Koch: Musikalisches Lexikon

Gemein,

<652> nennet man dasjenige, was sich von andern Dingen seiner Art durch keinen merklichen Grad der Schönheit oder Vollkommenheit auszeichnet. In Rücksicht auf schöne Kunst ist also dasjenige gemein, was keinen ästhetischen Werth hat. Schon hieraus folgt, daß der Tonsetzer bey der Bearbeitung der Kunstprodukte das Gemeine zu vermeiden suchen müsse.

Seitdem sich aber eine eitle und kokette Dirne, Mode genannt, die alles neben sich verachtet, was auf Schönheit und Vollkommenheit Anspruch macht, sobald es nicht ihren Launen fröhnet, seitdem diese Dirne den Musen nicht allein mit der feinsten List das Scepter entwunden, sondern auch ihre Herrschaft so zu vergrößern gewußt hat, daß selbst Männer sich von ihr haben <653> überlisten lassen, ihr zu huldigen, und sie für die einzige in der Kunst anzubetende Gottheit anzupreisen, seitdem wird unter ihrer Regierung vieles in die Klasse des Gemeinen verdrängt, was sonst, nach allen durch Jahrtausende von allen kultivirten Völkern anerkannten Schönheitsgesetzen, auf Schönheit und Vollkommenheit Anspruch machte. Diese Tyrannin tritt alles in Staub, was sich erdreustet sich schön zu zeigen, sobald es sich nicht nach ihren ephemerischen Launen richtet. Jeden ältern Stoff, jede ältere Form, die nicht ihre Liberey trägt, überliefert sie dem Pöbel ihres Reichs zum Spotte. Sie befiehlt ihren Unterthanen für schön zu empfinden, was oft, der Natur der Sache nach, nicht schön seyn kann.
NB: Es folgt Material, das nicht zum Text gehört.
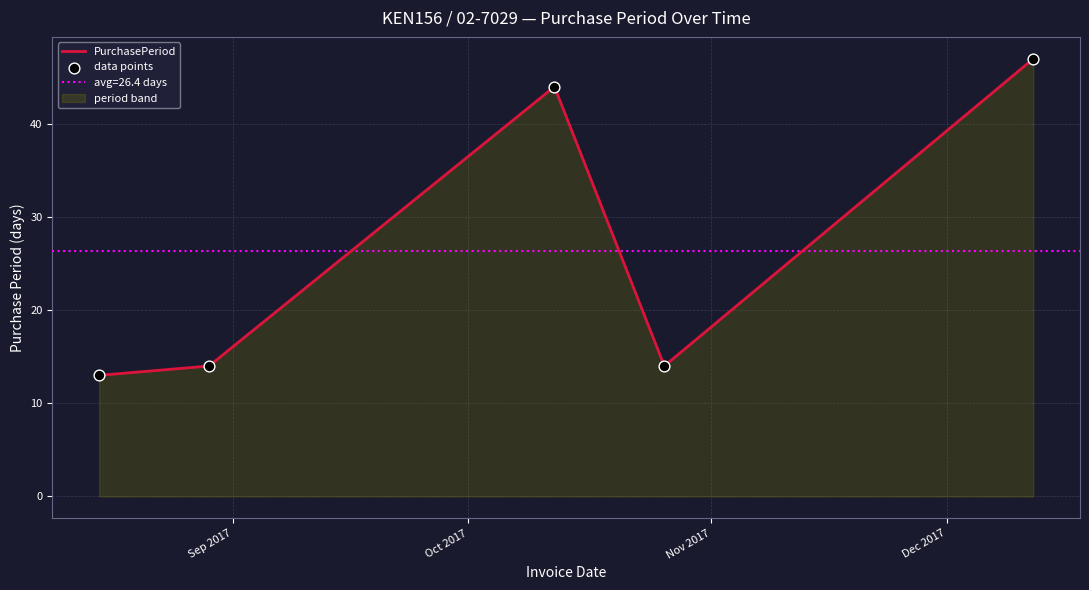

What is the minimum value for PurchasePeriod?

13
Heute verlangt sie in der Kunst Ueberladung der Begleitung und der Blasinstrumente, ja so gar, daß man unter Trompeten- und Paukenschalle traurig seyn und weinen müsse; morgen wird ihre Laune die nackteste Begleitung des Gesanges für schöner finden, und man wird unter bloßer Begleitung gedämpfter Geigen tanzen. - Kurz, die Mode giebt oft dem wahren Schönen und Vollkommenen, sobald es nicht nach ihrer Laune eingekleidet ist, den falschen Anstrich des Gemeinen, oder dessen, was sich durch keine ästhetische Vollkommenheit auszeichnet. - Dadurch ist in der Musik der Nachtheil entstanden, daß man bloß das Neue schön findet,1 und daß alle gute Kunstprodukte, die eine oder mehrere Abänderungen der Mode überlebt haben, der Vergessenheit entgegen modern, oder nur noch von den wenigen privatim genossen werden können die der Mode nicht bis zur Thorheit fröhnen.

Zu was nützen uns demnach, wenn die Mode sich des Richteramtes über Schönheiten der Kunstwerke bemeistert, alle ältere gute Kunstprodukte? - Und scheint es unter diesen Umständen nicht Thorheit zu seyn, wenn Männer von vorzüglichem Genie ihres Geistes <654> Kräfte verschwenden, um der Welt vorzügliche Kunstwerke zu liefern, da sie doch aus Erfahrung einsehen können, daß man sie über kurz oder lang für ihre Anstrengung verlachen werde? Wem dieser Ausdruck zu hart scheinet, der gehe anjetzt hin an die mehresten Oerter unseres Vaterlandes, und lasse sich z.B. öffentlich mit einer Sonate oder mit einem Concerte von C.Ph.E. Bach hören, ohne zu befürchten, daß er, wo nicht ausgepfiffen, doch wenigstens ausgelacht werde. - -

Genie der Zeit ist gemeiniglich das Stoßgebetlein, womit man die von der Mode veranlaßten Thorheiten zu bemänteln sucht. Allein wenn das Genie und das Kostume der Zeit so viel Einfluß auf Kunstschönheiten hat, daß sie durch einige Jahrzehnte eine so starke Veränderung leiden, wie ist es möglich, daß man nach mehrern Jahrtausenden die Werke eines Homers, oder die alten Werke der bildenden Künste anjetzt noch schön finden kann, die in Ansehung des Genies und Kostumes der Zeit mit den unsrigen so auffallend contrastiren? -

Fußnoten:

Fußnote 1 (Sp. 653/654):

Es würde hier zu weitläuftig seyn, die übeln Folgen anzuzeigen, die diese Sucht nach Neuheit nothwendig veranlassen muß, und die theils schon am Tage liegen.